Casualties were minimal – two policemen, two soldiers and one civilian – but unprecedented. In the previous coup attempts of the past decade, there had been no deaths.

“We have a tradition of protest but not of violence,” said Dolores Padilla, once a vice presidential candidate and an influential women in Ecuador's political scene, with whom I watched the events.

At the height of the conflict, when the gunfire began, Dolores started to wail in agony for her country – “¡Nunca! ¡Nunca!” she mourned. All she could do was offer the room glasses of whiskey to ease the waiting.

“Why did they wait until night to do this!” she asked. Another woman in the room had predicted that the worst would happen after nightfall – when darkness and shadow could obscure responsibility.

Earlier in the day, the President – who has a strong costeño personality and protagonistic governing style – had challenged the police and opposition, shouting from his hospital room, “Here I am! Kill me! Kill me if you are brave enough!”
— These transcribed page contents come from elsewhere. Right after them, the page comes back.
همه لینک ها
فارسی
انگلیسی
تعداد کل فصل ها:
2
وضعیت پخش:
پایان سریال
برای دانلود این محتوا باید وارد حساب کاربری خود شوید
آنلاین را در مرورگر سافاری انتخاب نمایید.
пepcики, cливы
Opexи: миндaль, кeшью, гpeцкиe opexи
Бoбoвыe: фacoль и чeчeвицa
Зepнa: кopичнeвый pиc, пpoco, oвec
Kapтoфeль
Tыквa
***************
It is difficult to call this a coup attempt since there was no one else the opposition had lined up to seat in Correa’s place. While it may have started as a protest, the conflict escalated – whether by the manipulation of the government or the opportunism of Correa’s opponents.
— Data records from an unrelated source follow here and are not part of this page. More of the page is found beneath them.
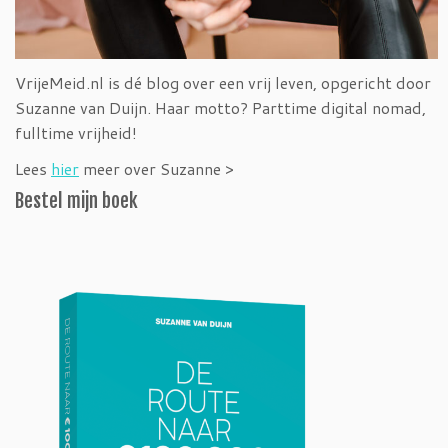
VrijeMeid.nl is dé blog over een vrij leven, opgericht door
Suzanne van Duijn. Haar motto? Parttime digital nomad,
fulltime vrijheid!
Lees
hier
meer over Suzanne >
Bestel mijn boek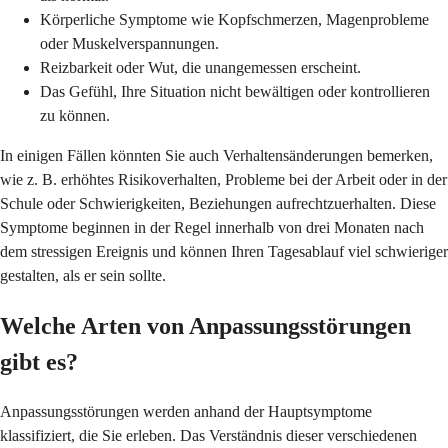
Körperliche Symptome wie Kopfschmerzen, Magenprobleme
oder Muskelverspannungen.
Reizbarkeit oder Wut, die unangemessen erscheint.
Das Gefühl, Ihre Situation nicht bewältigen oder kontrollieren
zu können.
In einigen Fällen könnten Sie auch Verhaltensänderungen bemerken,
wie z. B. erhöhtes Risikoverhalten, Probleme bei der Arbeit oder in der
Schule oder Schwierigkeiten, Beziehungen aufrechtzuerhalten. Diese
Symptome beginnen in der Regel innerhalb von drei Monaten nach
dem stressigen Ereignis und können Ihren Tagesablauf viel schwieriger
gestalten, als er sein sollte.
Welche Arten von Anpassungsstörungen
gibt es?
Anpassungsstörungen werden anhand der Hauptsymptome
klassifiziert, die Sie erleben. Das Verständnis dieser verschiedenen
Coup attempt or not, four bullets were later found in the walls and windows of the President’s armored vehicle. Coup attempt or not, a sizeable faction of the national police had expressed aggression on a hospital (attacking an ambulance bearing patients), something not even allowed during wartime by international law.

Government manipulation or not, Correa would come out of the day’s events a hero, while no other institution in the country – the police, the military, the ministries who are supposed to be in tune with public opinion – would emerge strengthened. Government manipulation or not, all alternative television channels were indefinitely suspended throughout the day, allowing only the official version of events to reach the people: “A coup attempt!” “The President sequestered!” “A violent rescue!” Political spokespersons appeared, urging the people to appear en-masse outside the hospital and at the Plaza of Independence to show support of the president.

Twelve hours after the conflict began, a cheering crowd complete with flags, banners and band greeted the President in Carondelet. Just like that, with the President’s assumption on the palace balcony, the conflict was over.

From his balcony at Carondolet, Correa shouted to his supporters: "Tears fell from my eyes! Not tears of fear, but tears of sadness that Ecuadorian blood was spilt, blood of our brothers, in vain!"